Mentari nyaris tertawa puas begitu Jordy bertingkah congkak di depan ibu tirinya. Ia puas, benar-benar puas karena rasa dendam dan amarahnya yang memuncak berhasil terbalaskan, begitupun dengan Renjana.
Wajah perempuan tua itu memerah, dan lelaki paruh baya yang telah menerima uang dari Andini itu mendumal kesal karena ia tak berhasil mendapatkan gadis perawan seperti yang dijanjikan Andini.
“Saya manggilnya apa nih? Bapak? Atau Eyang?” Jordy mengejek, sembari mendekati Suryo yang berdiri di hadapannya.
Satu tangannya meraih tangan Mentari yang bersembunyi di balik tubuh atletisnya.
“Jaga ucapan kamu!” bentak Suryo dengan kilatan penuh menantang tapi mukanya sangat ketakutan. Alih-alih menanggapi, Jordy sibuk dengan ponselnya, lalu tak berapa lama kemudian ia tampak seperti berbicara dengan seseorang.

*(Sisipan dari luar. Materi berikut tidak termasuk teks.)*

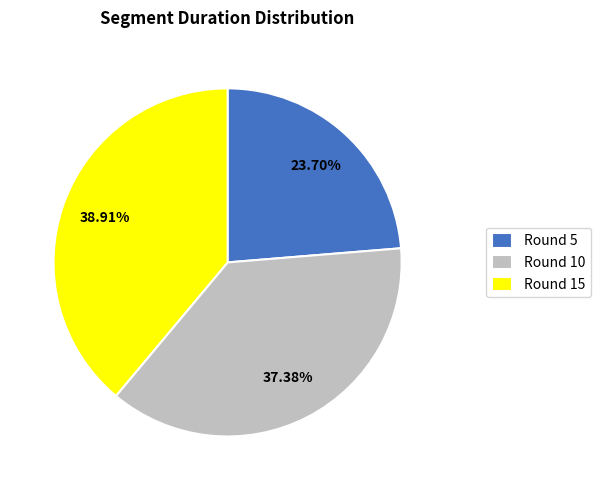

What is the ratio of the value at Round 15 to the value at Round 5?

1.6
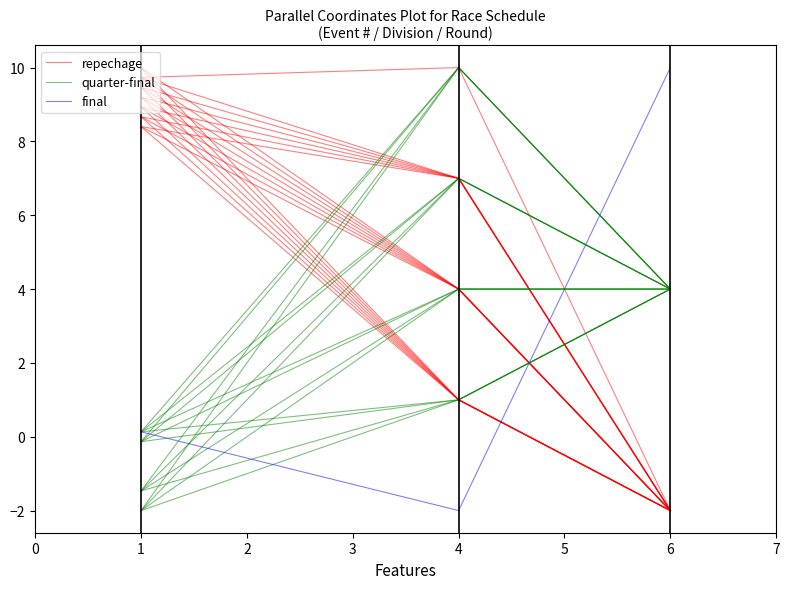

List the labels in order of final value, largest first.

6, 1, 4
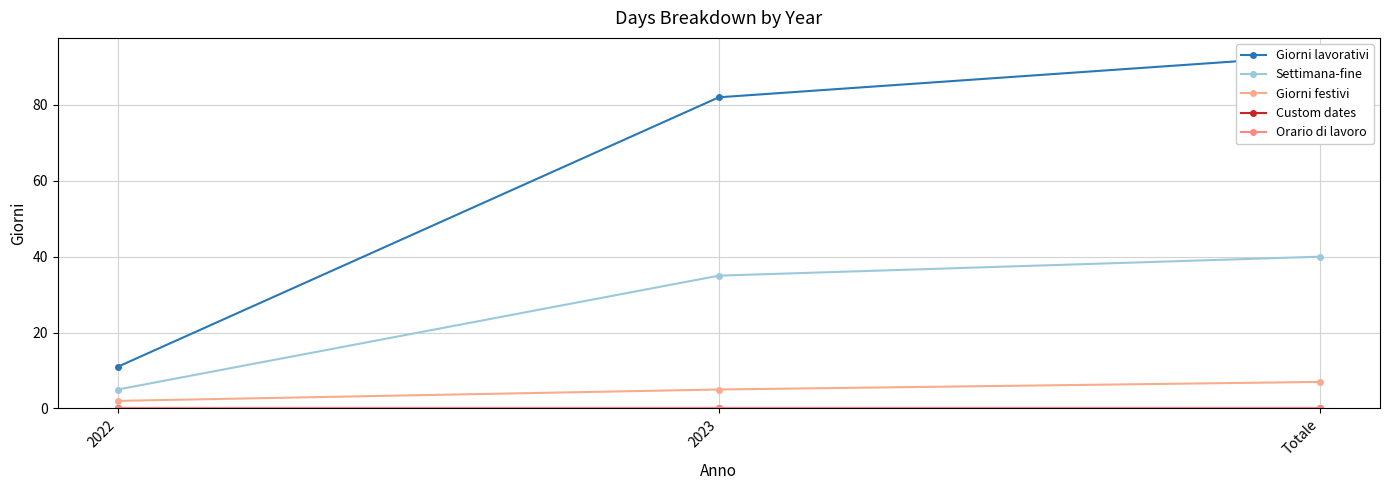

At which label is Giorni festivi closest to 4?

2023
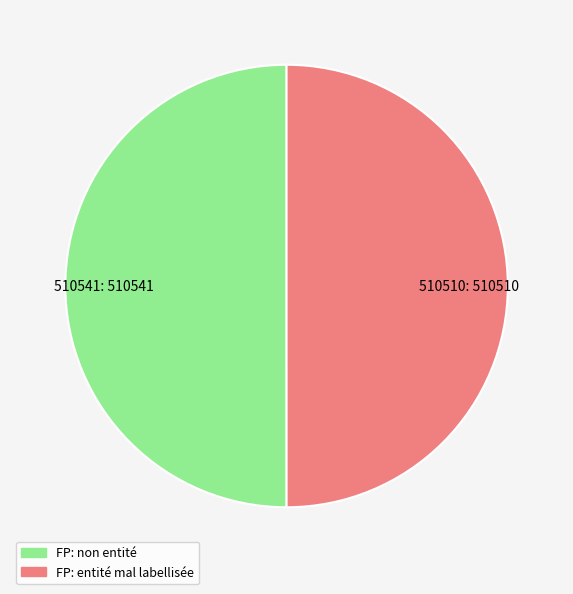

Approximately how many times larger is the value at 510510: 510510 compared to 510541: 510541?

1.0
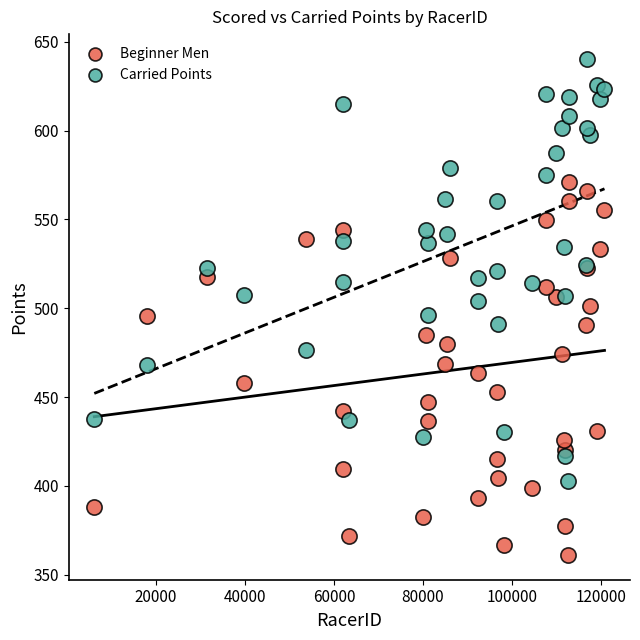

Which series has the widest spread of Y values?

Carried Points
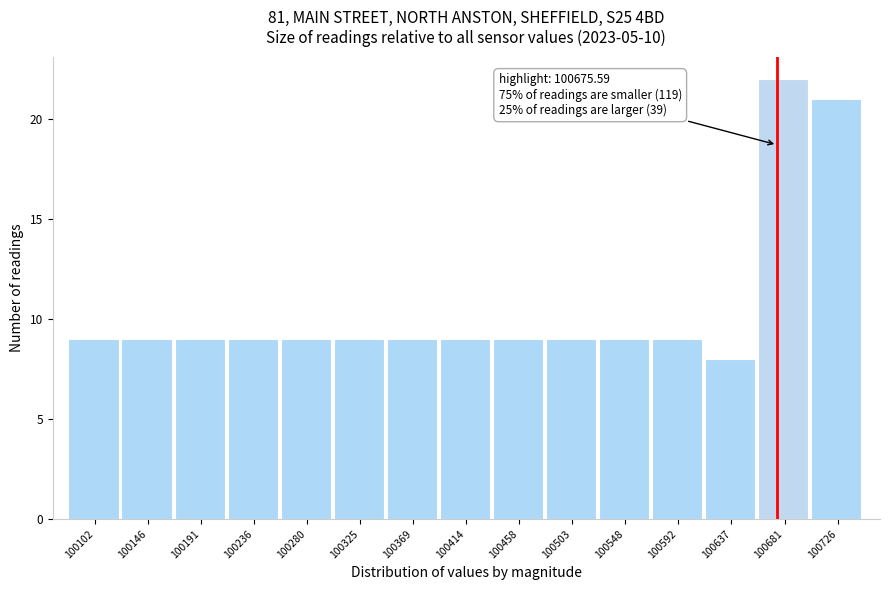

Over which range of the x-axis is the bar tallest?

100660 to 100705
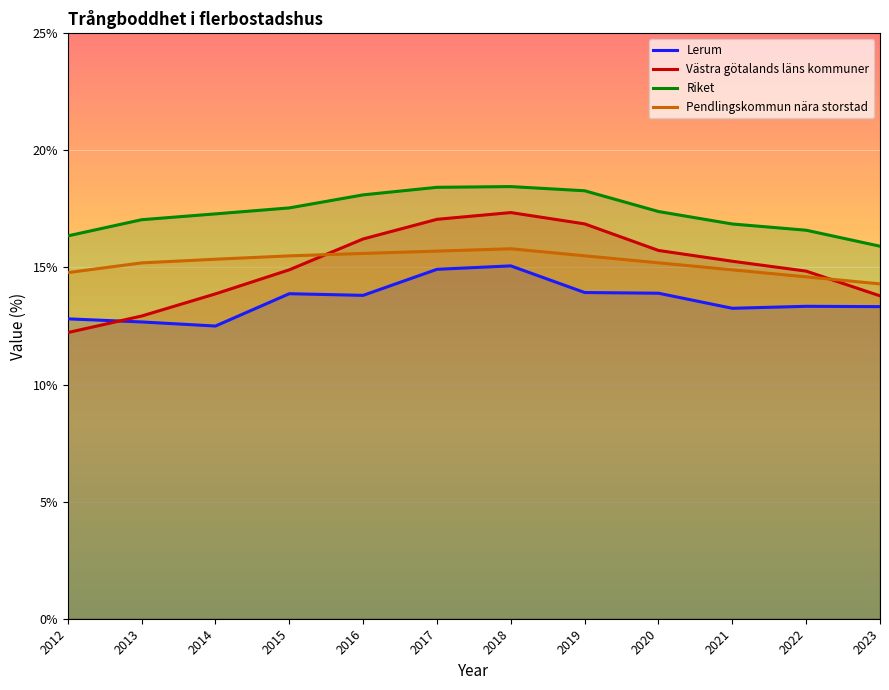

At 2018, list the series in order from smallest to largest.

Lerum, Pendlingskommun nära storstad, Västra götalands läns kommuner, Riket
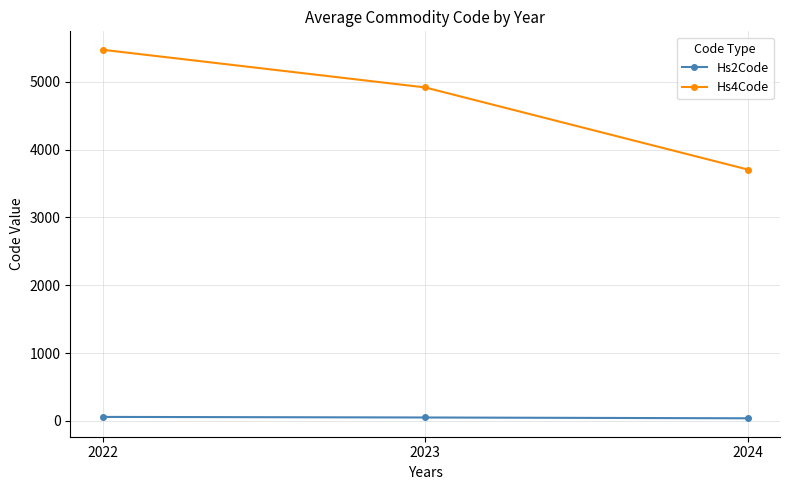

How many data points in Hs2Code are less than 49?

1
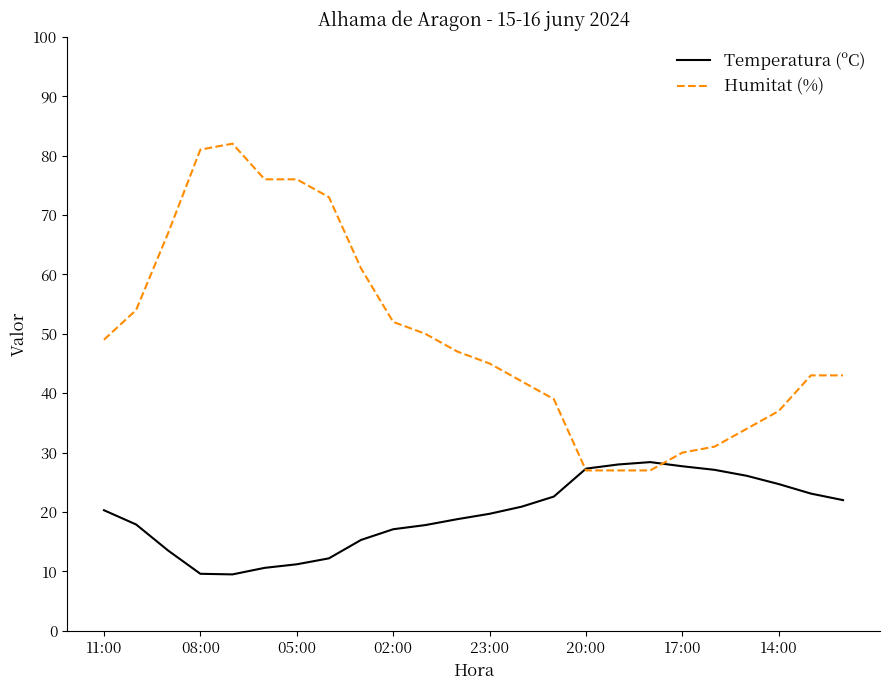

What is the minimum value for Temperatura (ºC)?

9.5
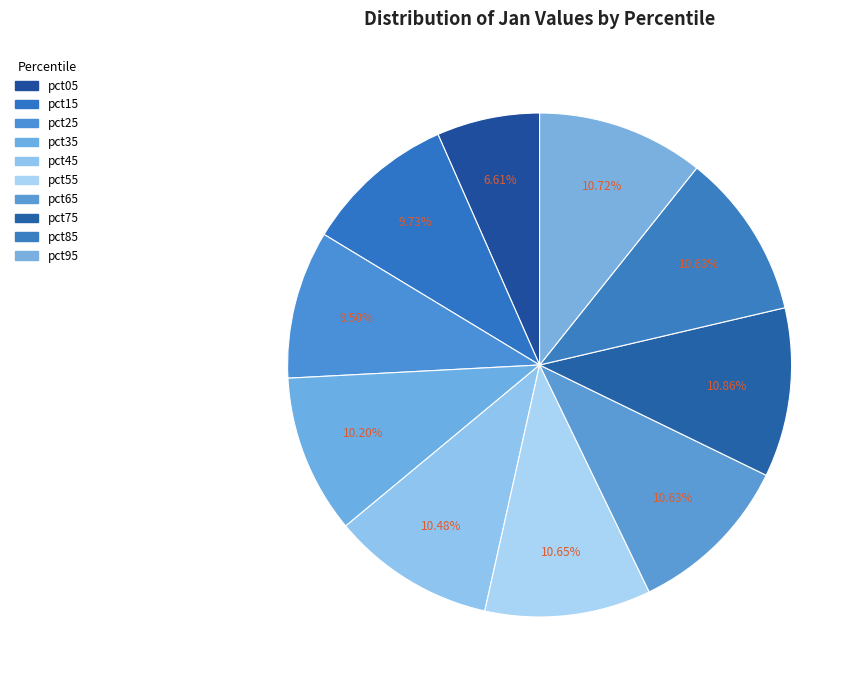

Rank the categories by value from lowest to highest.

pct05, pct25, pct15, pct35, pct45, pct65, pct85, pct55, pct95, pct75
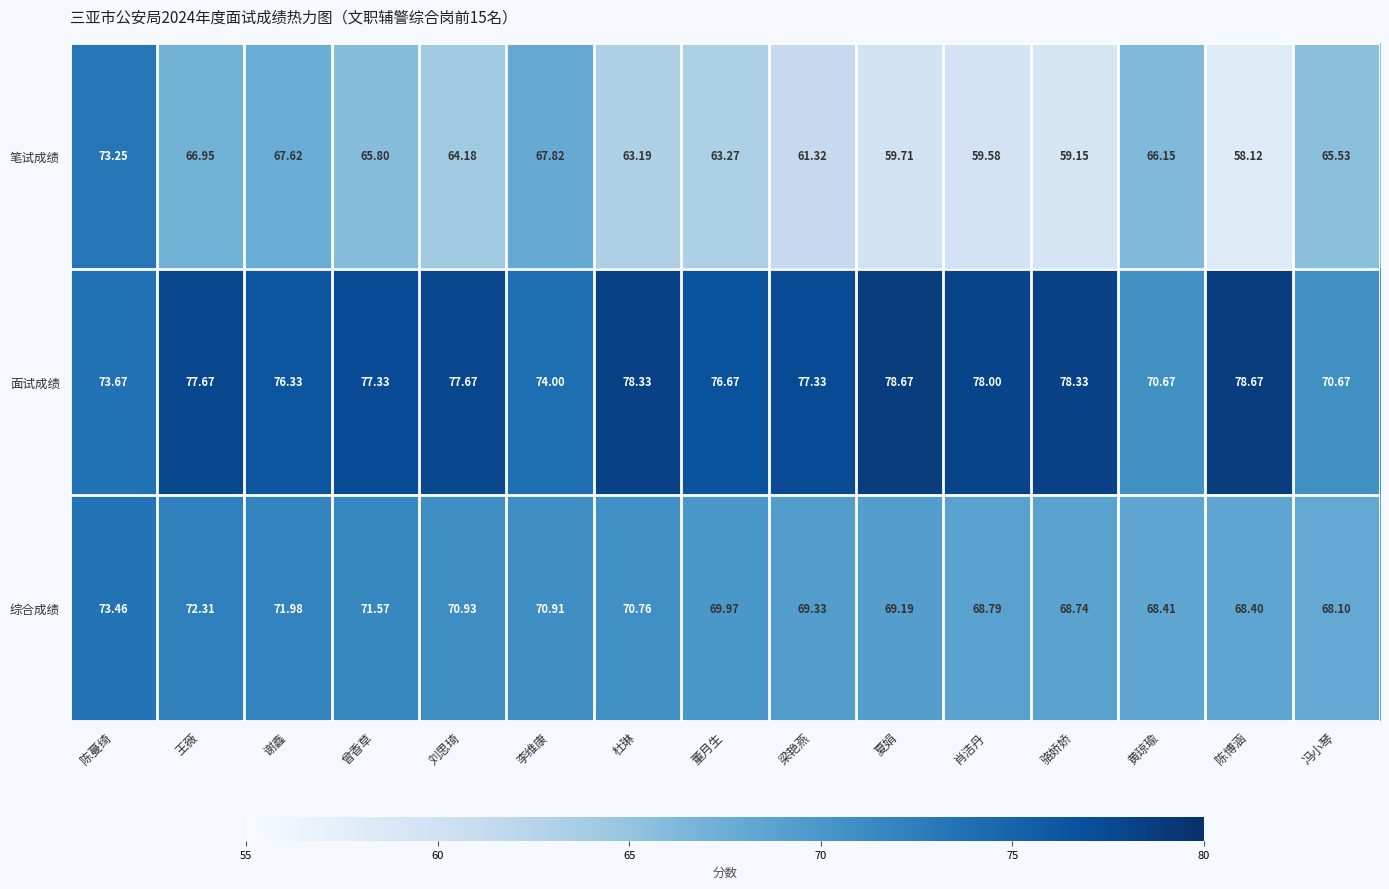

Which series has the largest total across all categories?

面试成绩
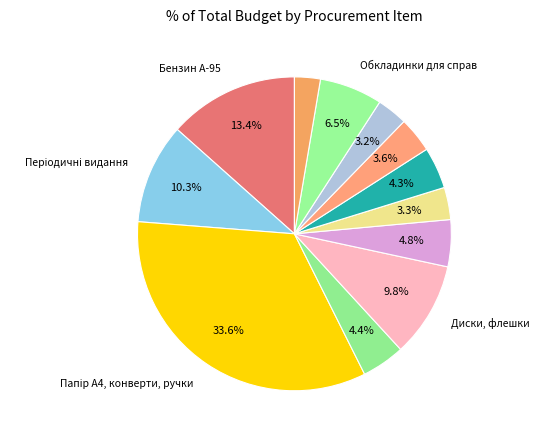

How many slices are in this pie chart?

12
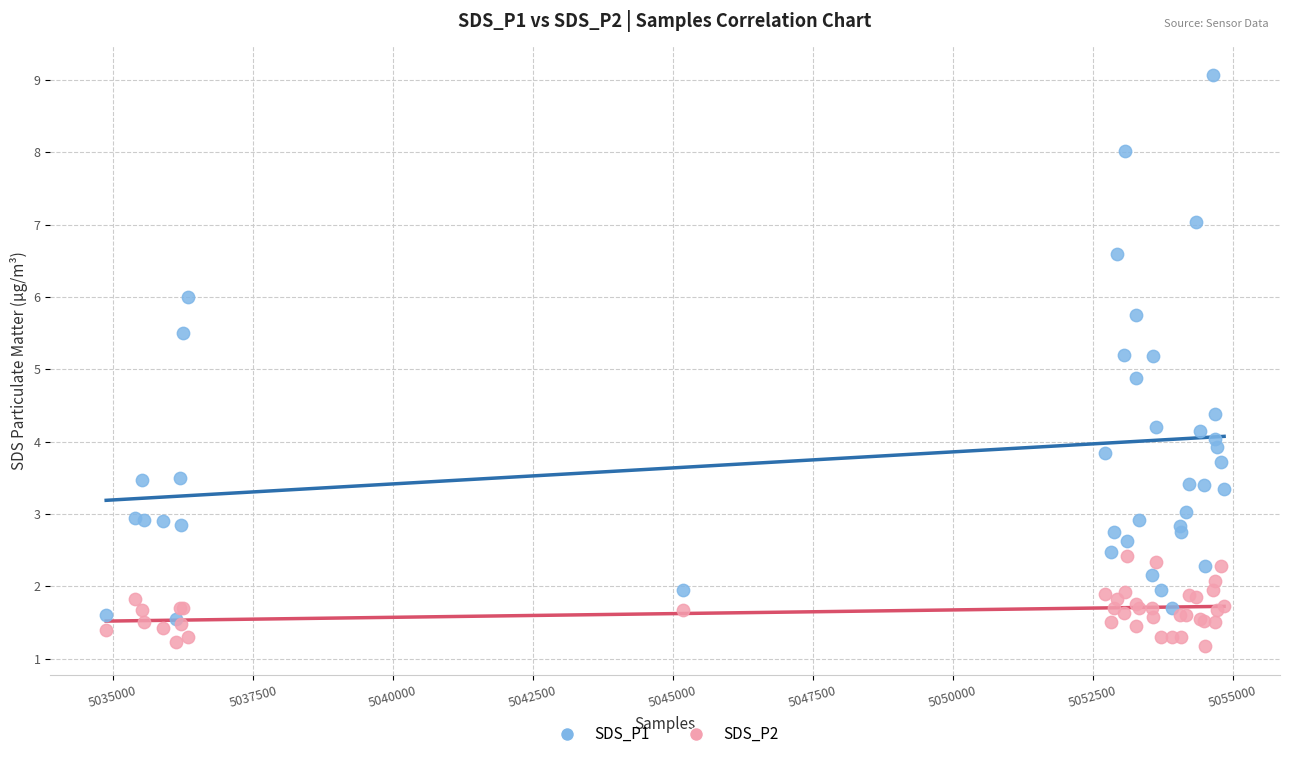

Which series reaches the minimum Y coordinate?

SDS_P2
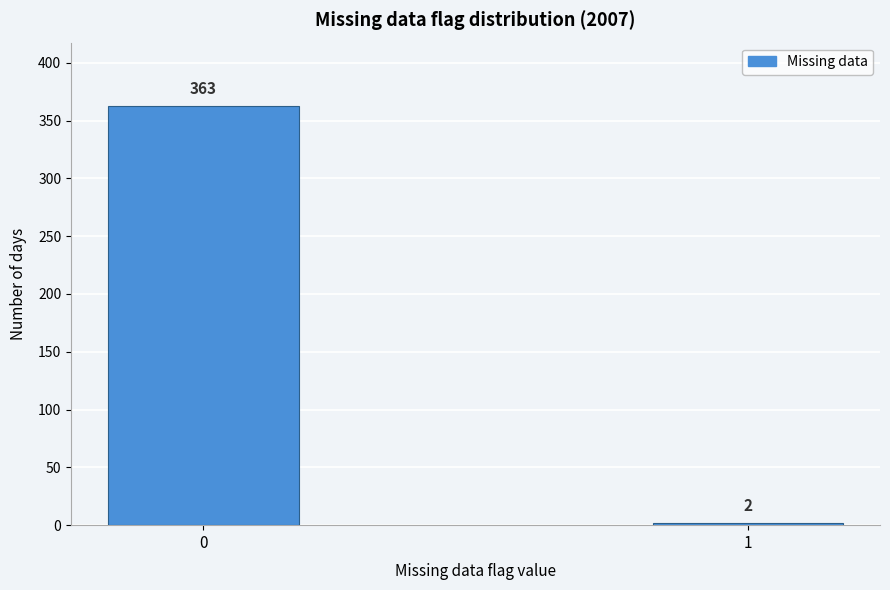

Reading right to left, transcribe all the data shown in this chart.

1=2	0=363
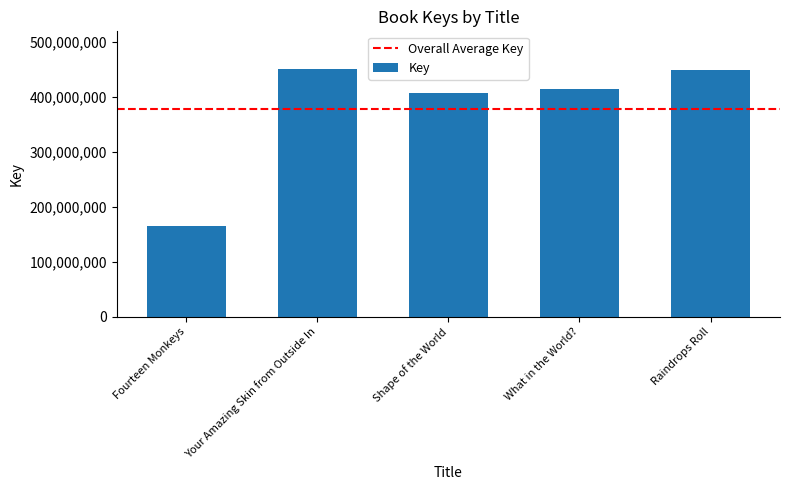

Which has a higher value, Shape of the World or Raindrops Roll?

Raindrops Roll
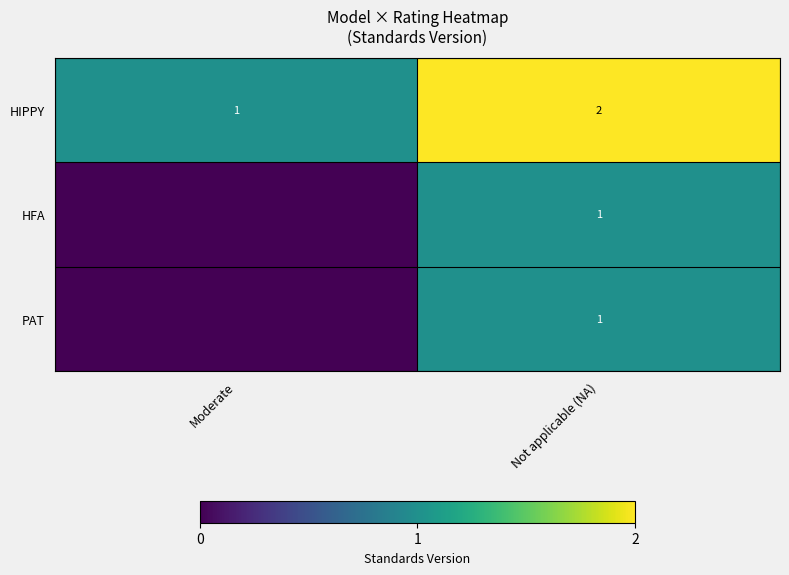

What is the difference between the row_2 values at Moderate and Not applicable (NA)?

1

“Halo, dengan Reserse Kriminal dan Kemanusiaan ya? Iya, ini saya Jordy Hanandian. Pak, bisa ke daerah Lebak Bulus? Saya memegang kertas bukti penjualan perempuan di—”
“Anjir, Pak Jordy, ngapain sumpah!!!!” Mentari panik seketika saat Jordy merampas satu kertas dari tangan Suryo.
Mentari sama sekali tak tahu jika kertas itu berisi mahar yang ditanda-tangani Suryo dan Andini untuk memperalatnya.
“P-pak, tolong jangan, Pak. Saya dan anak istri saya butuh makan, Pak. Pak, saya minta tolong sekali!” Suryo tiba-tiba bersimpuh di bawah kaki Jordy, memeluknya. Memohon ampunan penuh agar ia tak tergeret polisi. Sementara Andini langsung kabur dan menghilang.
“Sudah menikah?” Jordy tersenyum miring. “Masih bisa jajan di luar?”
Mentari di belakang Jordy, membisu. Perasaannya mulai tak menentu saat jemari Jordy masih terkait di sela-sela jarinya. Sambil mengurus Suryo, Jordy sama sekali tidak melepas genggamannya.
“Dih si anjing, keenakan lo ye,” bisik Renjana pada Mentari. Ia tertawa, sedangkan senyum yang tadi sempat menghias wajah Mentari lenyap seketika.